Mesnard then joined the Wagnerian Opera Company which was a touring company. He was with this group for no more than a year as his ties were on the east coast. He then played with the Capital Theater Orchestra (of which Eugene Ormandy was concertmaster at the time) in New York City and when that closed, with the Roxy Theater Orchestra. His last engagement was with the Works Progress Administration Orchestra (WPA). He retired at the age of 70 in 1945.

One cannot help but conjecture what might have happened had Mesnard accepted the first bassoon chair with the Philadelphia Orchestra under Stokowski in 1912. Would he have become as influential for the French bassoon as many of the woodwind players of this orchestra became for their instrument, as, for example, Guetter or Tabuteau?

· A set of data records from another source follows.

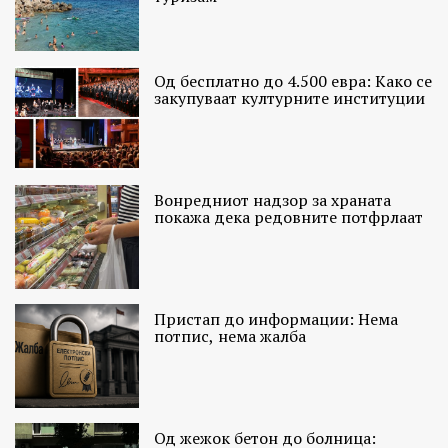
Од бесплатно до 4.500 евра: Како се
закупуваат културните институции
Вонредниот надзор за храната
покажа дека редовните потфрлаат
Пристап до информации: Нема
потпис, нема жалба
Од жежок бетон до болница: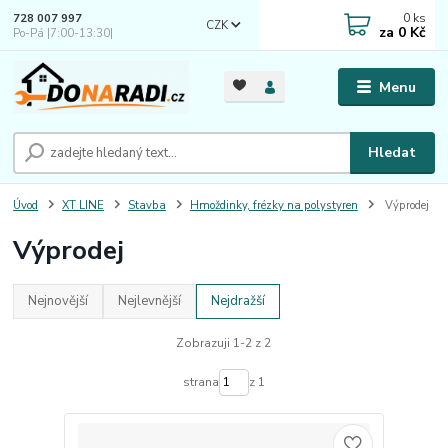
0
ks
728 007 997
CZK
za
0 Kč
Po-Pá |7:00-13:30|
Menu
Hledat
Úvod
XT LINE
Stavba
Hmoždinky, frézky na polystyren
Výprodej
Výprodej
Nejnovější
Nejlevnější
Nejdražší
Zobrazuji 1-2 z 2
strana
z 1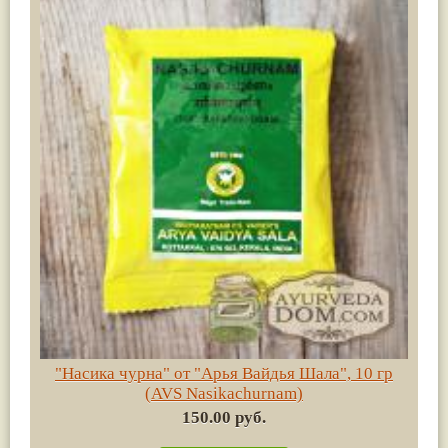
"Насика чурна" от "Арья Вайдья Шала", 10 гр
(AVS Nasikachurnam)
150.00 руб.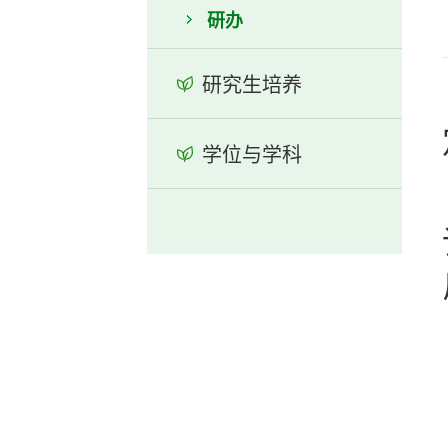
研办
研究生培养
学位与学科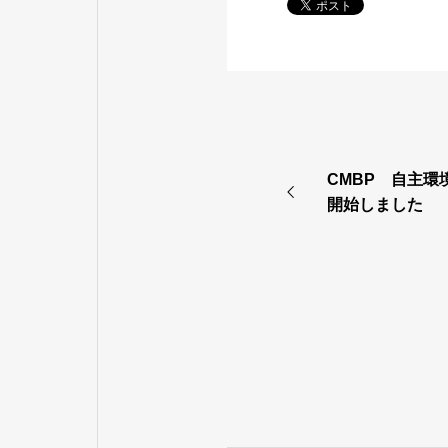
CMBP 自主
開始しました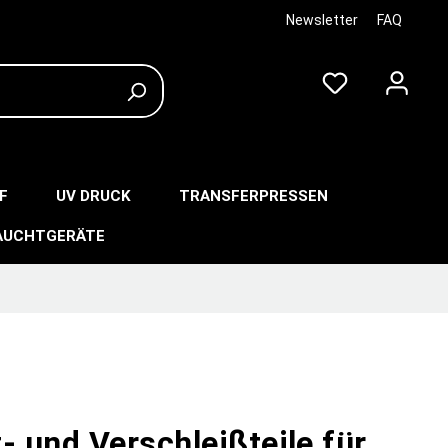
Newsletter
FAQ
F
UV DRUCK
TRANSFERPRESSEN
AUCHTGERÄTE
- und Verschleißteile für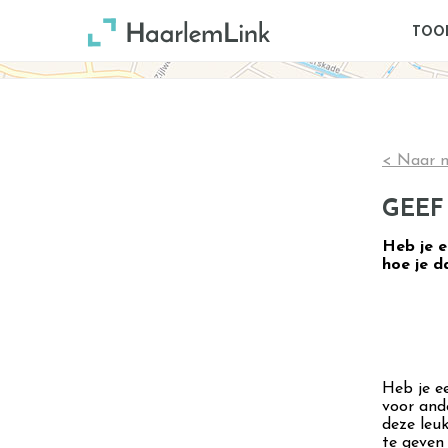
TOO
< Naar n
GEEF
Heb je ee
hoe je d
Heb je ee
voor and
deze leuk
te geven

What was Mesnard's tone quality like? This question is difficult to answer today due to the scarcity and quality of records of the time. Sol Schoenbach related to Gerald Corey, editor of this journal, that when he was growing up in New York City, Mesnard had the nicest tone of any French bassoonist playing in New York. Schoenbach also stated that he marveled at how smoothly Mesnard played his Buffet.

I would surmise that Mesnard's tone quality was relatively "dark", after trying several of his reeds which are relatively round at the "throat" and quite heavy throughout. They seem to be in marked contrast to many French bassoon reeds and are more related to the German style reed.

It is interesting to note that Mesnard, in the various groups with which he played in this country, nearly always had a second bassoonist who played a German system instrument.

Mesnard's favorite Buffet was manufactured in 1900. Of special interest is the fact that only the wing-joint is made of rosewood and all the other joints are made of maple. This instrument is the one he is holding in the pictures accompanying this article. He did not prefer the Jancourt 22 key perfected system. The instrument pictured has sixteen keys as he wanted a minimum number of holes drilled in the upper section of the wing-joint.

(Editor's Note: Laurence Ibisch, a longtime subscriber to "To The World's Bassoonists" and I.D.R.S. member, is a social worker and psycho-therapist by profession. His music education includes a B. M. from the University of Wisconsin. Bassoon teachers were Harry Peters, William Polisi, Frank Ruggieri and Arthur Weisberg. While in the US. Army Mr. Ibisch played bassoon in the West Point Band and since then has played in several amateur orchestras. Mr. Ibisch is now the proud owner of the Buffet bassoon played by Auguste Mesnard.)